◆ **Document extract**
The choice of creating one tensor for each I/O has been made to facilitate the job of the placer of the aiecompiler in binding the memory and routing hardware resources to the constructs. The graph class constructor is where all the kernels, buffers and connections are created and configured. The constructor code is divided in three for loops.

...
fft1k_128_graph(void)
{
  // LOOP 1
    for(int i=0; i<N_KERS; i++){
        k_kernel[i] = kernel::create_object<fft1k_kernel>();
        source(k_kernel[i]) = "fft1k_single_kernel.cpp";
        runtime<ratio>(k_kernel[i]) = 0.9;
        location<stack>(k_kernel[i]) = location<kernel>(k_kernel[i]);
        location<buffer>(k_kernel[i].in[0]) = location<kernel>(k_kernel[i]);
        location<buffer>(k_kernel[i].out[0]) = location<kernel>(k_kernel[i]);
    }
...

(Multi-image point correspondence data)
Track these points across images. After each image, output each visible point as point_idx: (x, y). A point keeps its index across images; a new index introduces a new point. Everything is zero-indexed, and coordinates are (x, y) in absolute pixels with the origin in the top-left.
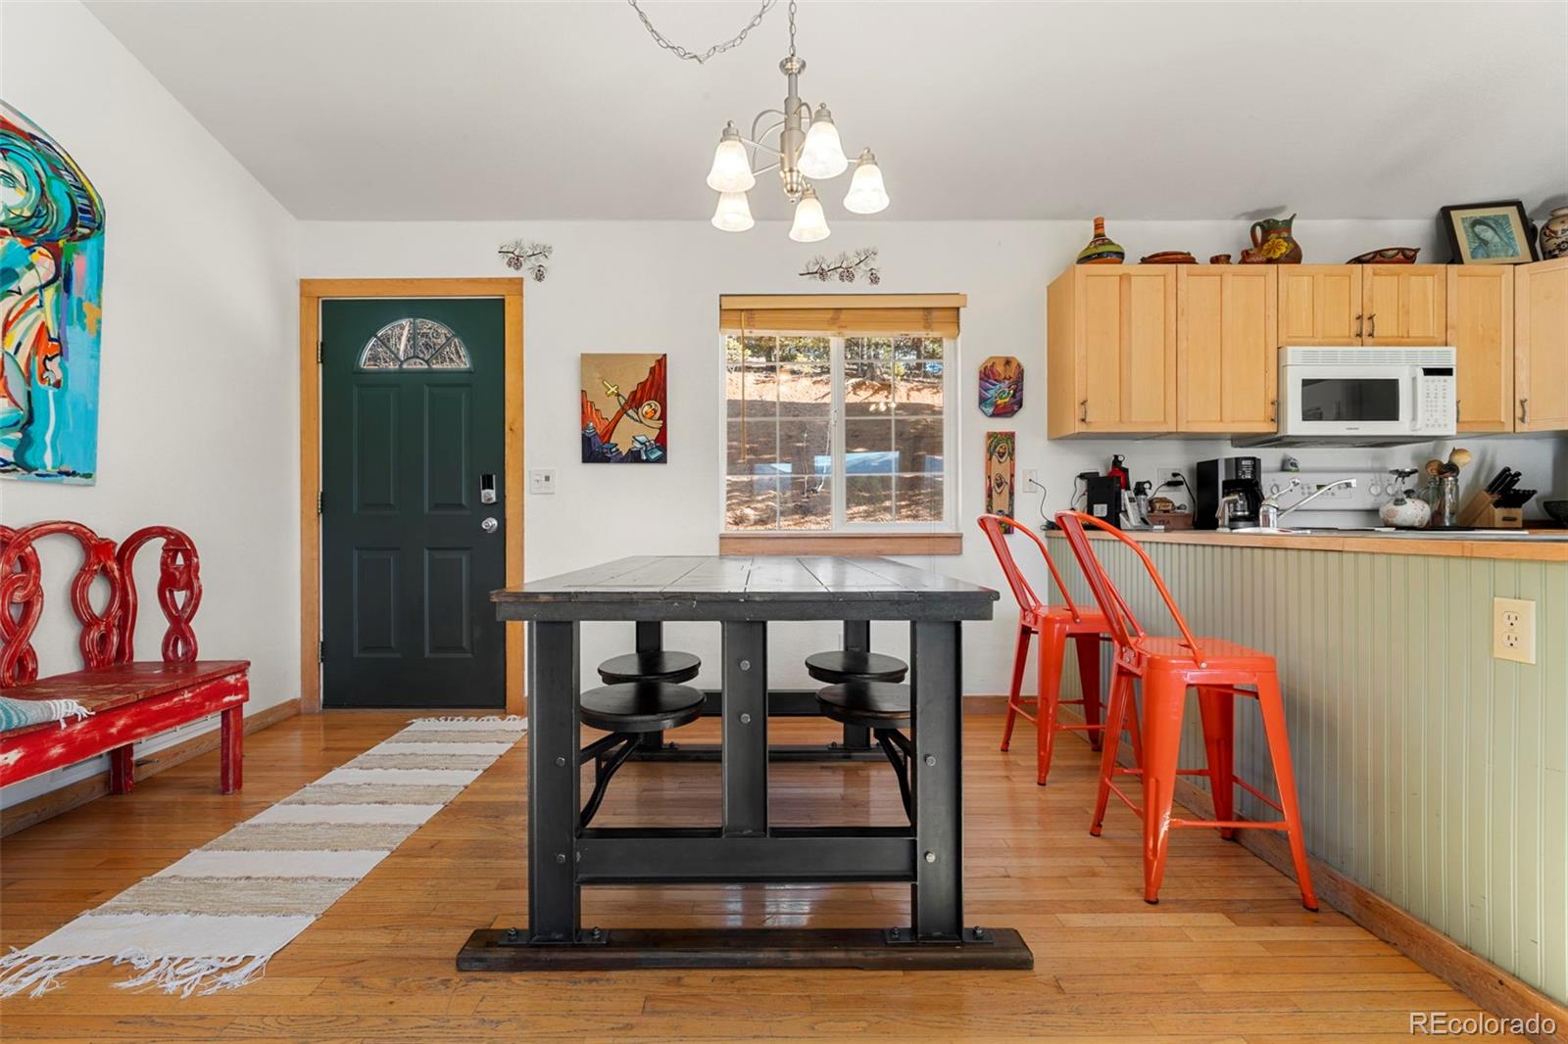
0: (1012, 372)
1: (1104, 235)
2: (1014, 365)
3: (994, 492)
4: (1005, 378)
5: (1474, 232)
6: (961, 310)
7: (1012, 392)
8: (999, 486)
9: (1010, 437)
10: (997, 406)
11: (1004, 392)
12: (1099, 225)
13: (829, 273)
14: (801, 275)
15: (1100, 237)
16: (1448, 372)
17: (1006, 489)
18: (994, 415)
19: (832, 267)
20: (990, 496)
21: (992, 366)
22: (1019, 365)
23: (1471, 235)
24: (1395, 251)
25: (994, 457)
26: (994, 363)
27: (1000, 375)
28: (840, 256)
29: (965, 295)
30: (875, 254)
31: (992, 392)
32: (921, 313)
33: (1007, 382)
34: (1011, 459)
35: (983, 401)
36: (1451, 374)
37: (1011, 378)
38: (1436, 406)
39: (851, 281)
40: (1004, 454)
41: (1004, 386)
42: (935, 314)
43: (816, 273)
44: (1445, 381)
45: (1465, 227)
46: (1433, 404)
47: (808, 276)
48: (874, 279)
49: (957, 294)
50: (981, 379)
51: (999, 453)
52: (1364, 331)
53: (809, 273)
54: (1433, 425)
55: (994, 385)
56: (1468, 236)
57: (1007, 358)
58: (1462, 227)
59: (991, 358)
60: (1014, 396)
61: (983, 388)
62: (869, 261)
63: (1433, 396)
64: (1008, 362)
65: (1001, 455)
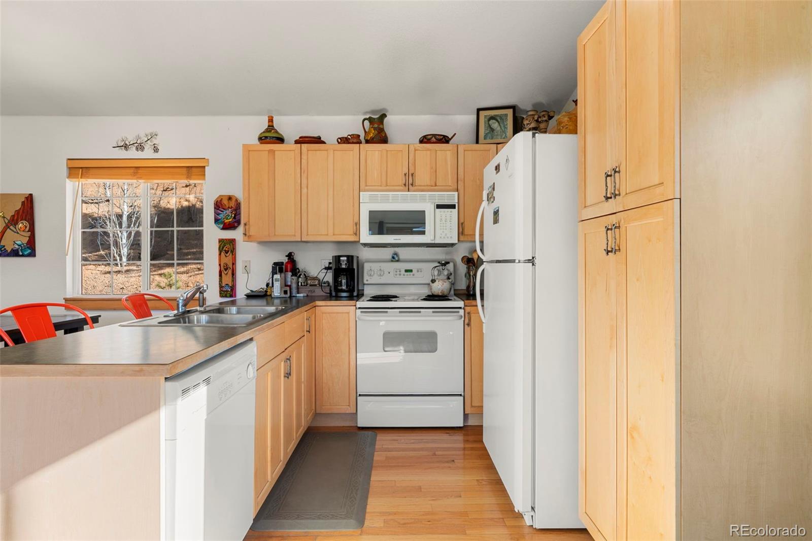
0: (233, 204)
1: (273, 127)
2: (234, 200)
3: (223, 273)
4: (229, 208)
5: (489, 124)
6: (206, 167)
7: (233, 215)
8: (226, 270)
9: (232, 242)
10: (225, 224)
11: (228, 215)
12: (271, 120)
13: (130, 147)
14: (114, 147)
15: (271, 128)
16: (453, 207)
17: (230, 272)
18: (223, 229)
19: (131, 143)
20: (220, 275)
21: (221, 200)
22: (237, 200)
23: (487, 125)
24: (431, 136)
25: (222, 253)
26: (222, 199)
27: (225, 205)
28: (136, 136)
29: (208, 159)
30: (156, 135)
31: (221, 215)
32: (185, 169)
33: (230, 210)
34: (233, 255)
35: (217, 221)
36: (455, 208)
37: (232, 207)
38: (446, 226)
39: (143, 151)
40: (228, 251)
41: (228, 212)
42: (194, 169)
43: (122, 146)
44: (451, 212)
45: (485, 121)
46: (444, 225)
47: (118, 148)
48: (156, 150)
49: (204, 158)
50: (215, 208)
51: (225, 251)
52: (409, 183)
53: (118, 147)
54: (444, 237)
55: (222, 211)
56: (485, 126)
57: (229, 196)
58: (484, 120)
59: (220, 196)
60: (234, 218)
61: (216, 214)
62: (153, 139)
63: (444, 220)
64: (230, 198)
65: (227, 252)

==

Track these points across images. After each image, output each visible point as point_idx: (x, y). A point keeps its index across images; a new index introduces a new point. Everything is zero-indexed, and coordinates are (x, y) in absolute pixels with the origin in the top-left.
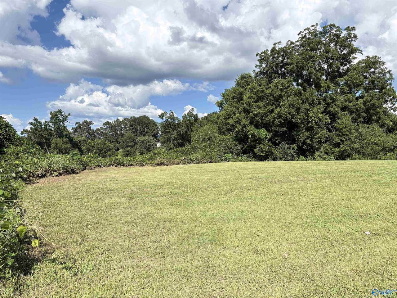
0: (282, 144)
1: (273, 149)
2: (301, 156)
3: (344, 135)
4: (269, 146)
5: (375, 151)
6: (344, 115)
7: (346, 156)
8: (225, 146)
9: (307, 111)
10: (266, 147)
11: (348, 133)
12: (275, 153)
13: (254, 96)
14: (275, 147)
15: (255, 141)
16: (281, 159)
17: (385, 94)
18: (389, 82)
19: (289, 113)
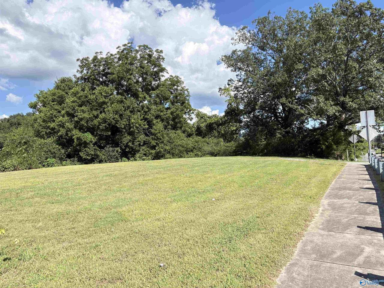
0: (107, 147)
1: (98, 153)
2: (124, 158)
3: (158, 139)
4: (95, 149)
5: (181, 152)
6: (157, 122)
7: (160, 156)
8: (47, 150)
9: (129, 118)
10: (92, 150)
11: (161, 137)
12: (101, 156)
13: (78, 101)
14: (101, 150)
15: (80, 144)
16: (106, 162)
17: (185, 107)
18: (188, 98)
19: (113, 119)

◆ **What is required**
According to the graph excerpt, why was one tensor created for each I/O?

◆ **Written response**
One tensor was created for each I/O to make the job of the aiecompiler's placer easier. The placer binds the memory and routing hardware resources to the constructs.